Higher mortgage rates—now anchored above the 6 percent mark—directly reduce monthly purchasing power, pricing some buyers out of markets where wages have not kept pace. The effect is twofold: it curbs demand as potential buyers delay or abandon purchases, and it lowers the pool of homeowners for whom refinancing is economically sensible. Lenders and mortgage services that benefited from higher origination volumes during past rate cycles now face a quieter pipeline of new originations and refinances.

An increase in inventories, cited by the economist, shifts the balance back toward buyers in many metro areas. Sellers who priced properties at peak levels are likely to encounter longer time on market and may have to accept discounts to move units.
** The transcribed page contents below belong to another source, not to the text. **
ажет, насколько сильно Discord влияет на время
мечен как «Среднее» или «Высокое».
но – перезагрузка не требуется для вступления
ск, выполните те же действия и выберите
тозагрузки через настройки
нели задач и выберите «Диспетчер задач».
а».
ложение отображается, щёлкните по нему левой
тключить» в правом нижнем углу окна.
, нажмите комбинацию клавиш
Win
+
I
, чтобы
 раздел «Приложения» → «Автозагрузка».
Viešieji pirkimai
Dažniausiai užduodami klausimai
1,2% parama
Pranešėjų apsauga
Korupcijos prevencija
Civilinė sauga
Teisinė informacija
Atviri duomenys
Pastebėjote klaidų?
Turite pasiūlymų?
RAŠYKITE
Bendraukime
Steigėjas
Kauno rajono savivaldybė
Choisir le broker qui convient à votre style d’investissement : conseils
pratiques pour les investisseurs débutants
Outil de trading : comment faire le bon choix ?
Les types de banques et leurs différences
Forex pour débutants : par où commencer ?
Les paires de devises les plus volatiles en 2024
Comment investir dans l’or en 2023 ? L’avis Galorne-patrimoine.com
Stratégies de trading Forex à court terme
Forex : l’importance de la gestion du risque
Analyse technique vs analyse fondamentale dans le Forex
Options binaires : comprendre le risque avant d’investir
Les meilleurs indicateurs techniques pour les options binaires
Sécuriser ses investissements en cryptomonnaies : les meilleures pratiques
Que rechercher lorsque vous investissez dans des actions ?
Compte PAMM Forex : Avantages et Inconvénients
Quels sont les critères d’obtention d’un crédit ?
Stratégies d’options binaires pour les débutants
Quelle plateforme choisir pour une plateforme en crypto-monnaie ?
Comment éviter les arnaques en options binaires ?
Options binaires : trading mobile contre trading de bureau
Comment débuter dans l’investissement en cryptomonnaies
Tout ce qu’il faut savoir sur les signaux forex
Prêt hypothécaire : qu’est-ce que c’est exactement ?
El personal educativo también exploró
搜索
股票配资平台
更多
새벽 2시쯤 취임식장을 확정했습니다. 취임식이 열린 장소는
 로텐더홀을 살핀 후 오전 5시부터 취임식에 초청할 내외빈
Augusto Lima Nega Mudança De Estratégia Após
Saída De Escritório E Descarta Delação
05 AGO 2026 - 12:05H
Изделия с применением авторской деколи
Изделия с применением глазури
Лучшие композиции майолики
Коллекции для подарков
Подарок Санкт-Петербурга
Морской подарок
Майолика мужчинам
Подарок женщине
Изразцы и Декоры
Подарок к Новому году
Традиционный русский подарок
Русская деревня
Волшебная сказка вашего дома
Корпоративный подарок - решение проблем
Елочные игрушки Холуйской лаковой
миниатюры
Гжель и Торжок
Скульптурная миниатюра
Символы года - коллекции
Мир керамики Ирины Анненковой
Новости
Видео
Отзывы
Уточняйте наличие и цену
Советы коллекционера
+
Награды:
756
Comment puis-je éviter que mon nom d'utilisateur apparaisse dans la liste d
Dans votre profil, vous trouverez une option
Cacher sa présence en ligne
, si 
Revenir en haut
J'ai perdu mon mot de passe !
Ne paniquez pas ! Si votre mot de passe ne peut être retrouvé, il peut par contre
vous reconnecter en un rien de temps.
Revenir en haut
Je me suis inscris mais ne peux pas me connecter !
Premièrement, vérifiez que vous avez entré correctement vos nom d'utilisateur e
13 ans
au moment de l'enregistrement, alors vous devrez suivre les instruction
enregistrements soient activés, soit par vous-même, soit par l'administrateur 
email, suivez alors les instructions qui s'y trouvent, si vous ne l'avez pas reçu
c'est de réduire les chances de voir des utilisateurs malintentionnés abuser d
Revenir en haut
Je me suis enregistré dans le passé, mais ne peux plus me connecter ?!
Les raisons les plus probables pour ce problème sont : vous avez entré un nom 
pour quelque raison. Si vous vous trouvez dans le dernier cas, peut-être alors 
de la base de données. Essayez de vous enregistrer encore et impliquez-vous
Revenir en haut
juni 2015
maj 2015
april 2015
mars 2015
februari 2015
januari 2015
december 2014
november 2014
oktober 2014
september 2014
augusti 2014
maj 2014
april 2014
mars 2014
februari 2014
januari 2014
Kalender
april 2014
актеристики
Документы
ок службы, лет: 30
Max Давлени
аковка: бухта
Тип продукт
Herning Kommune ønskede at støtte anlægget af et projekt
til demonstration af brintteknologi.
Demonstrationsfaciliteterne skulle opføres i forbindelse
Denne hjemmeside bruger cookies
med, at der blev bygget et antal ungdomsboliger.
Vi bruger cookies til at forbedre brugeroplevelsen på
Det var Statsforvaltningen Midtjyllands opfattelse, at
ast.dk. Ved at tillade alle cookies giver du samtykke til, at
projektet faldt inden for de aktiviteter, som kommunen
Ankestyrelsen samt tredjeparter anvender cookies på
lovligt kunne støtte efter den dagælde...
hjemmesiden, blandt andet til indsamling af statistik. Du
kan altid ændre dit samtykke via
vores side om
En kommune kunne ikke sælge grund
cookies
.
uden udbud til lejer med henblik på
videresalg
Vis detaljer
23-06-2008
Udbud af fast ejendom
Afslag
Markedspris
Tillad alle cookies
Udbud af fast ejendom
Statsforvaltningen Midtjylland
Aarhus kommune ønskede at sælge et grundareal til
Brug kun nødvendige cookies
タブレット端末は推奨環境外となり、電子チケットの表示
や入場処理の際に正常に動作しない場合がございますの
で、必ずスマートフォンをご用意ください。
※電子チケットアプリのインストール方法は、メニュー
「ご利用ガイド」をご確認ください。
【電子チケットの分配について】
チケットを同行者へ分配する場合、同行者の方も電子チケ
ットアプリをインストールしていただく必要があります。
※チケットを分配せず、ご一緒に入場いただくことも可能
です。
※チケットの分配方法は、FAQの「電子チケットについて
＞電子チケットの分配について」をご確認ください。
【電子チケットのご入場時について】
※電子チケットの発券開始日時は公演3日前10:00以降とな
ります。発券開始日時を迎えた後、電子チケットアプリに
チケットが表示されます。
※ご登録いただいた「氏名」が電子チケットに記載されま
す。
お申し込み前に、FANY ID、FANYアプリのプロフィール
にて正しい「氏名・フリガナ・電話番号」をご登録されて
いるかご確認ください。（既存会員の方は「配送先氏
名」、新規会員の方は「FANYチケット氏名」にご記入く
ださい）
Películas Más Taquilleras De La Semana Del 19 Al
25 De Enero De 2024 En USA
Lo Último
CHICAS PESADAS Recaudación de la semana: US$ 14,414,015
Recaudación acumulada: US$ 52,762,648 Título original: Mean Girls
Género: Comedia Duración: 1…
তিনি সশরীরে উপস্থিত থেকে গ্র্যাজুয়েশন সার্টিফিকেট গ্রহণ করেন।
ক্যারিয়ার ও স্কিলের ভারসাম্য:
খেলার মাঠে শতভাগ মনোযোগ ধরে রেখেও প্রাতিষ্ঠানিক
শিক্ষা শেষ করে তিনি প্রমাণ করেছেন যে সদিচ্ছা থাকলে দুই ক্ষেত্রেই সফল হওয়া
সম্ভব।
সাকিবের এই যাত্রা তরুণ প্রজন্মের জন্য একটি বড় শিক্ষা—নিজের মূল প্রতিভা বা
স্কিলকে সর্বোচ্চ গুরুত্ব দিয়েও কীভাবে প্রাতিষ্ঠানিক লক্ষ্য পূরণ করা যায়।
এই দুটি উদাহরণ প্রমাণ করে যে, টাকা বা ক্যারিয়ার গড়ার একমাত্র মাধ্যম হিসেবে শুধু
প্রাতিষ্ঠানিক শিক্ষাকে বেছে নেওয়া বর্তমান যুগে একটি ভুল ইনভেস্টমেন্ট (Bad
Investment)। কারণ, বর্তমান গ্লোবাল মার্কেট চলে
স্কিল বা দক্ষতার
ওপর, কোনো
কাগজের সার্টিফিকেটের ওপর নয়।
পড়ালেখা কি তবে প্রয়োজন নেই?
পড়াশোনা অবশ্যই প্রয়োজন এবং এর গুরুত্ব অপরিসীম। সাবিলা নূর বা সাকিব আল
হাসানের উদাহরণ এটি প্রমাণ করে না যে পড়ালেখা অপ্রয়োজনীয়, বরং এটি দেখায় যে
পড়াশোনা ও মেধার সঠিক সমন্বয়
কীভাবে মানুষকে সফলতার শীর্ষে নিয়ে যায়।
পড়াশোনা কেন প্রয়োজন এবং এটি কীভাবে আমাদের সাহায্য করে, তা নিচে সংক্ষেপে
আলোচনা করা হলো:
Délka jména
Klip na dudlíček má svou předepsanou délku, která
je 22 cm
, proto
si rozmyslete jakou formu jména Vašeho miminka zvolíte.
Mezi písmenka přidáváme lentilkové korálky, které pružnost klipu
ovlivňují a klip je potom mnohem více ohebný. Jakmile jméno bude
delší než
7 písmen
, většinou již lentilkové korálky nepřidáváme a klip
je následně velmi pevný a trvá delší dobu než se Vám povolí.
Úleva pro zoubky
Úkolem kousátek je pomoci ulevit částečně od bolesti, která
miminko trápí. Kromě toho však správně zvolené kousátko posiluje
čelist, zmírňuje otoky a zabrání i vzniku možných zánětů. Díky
For prospective purchasers, the easing of price growth combined with greater selection could offer windows of opportunity, particularly for those not reliant on low-rate refinances to access homeownership.

From a policy perspective, the forecast underscores the Federal Reserve’s lingering influence on housing through its impact on benchmark yields. While the Fed sets the short-term policy rate, mortgage rates track longer-term Treasury yields and market expectations for inflation and growth. If inflation cools sustainably, market-based rates could gradually ease, but the economist’s assessment suggests a multiyear trajectory before that translates into sub-6 percent mortgage pricing.

Regional variations will matter: markets with stronger job growth and in-migration are likelier to absorb higher rates with smaller price declines, while slower-growth areas will feel sharper downward pressure. The MBA’s timing—predicting a return to modest growth only in late 2027—implies a drawn-out recalibration rather than a quick snapback.

For buyers, sellers and policymakers, the outlook means adapting to a market where costlier financing and growing inventory coexist. Affordability constraints will remain the central issue for the housing sector until rates fall materially or incomes accelerate sufficiently to restore purchasing power.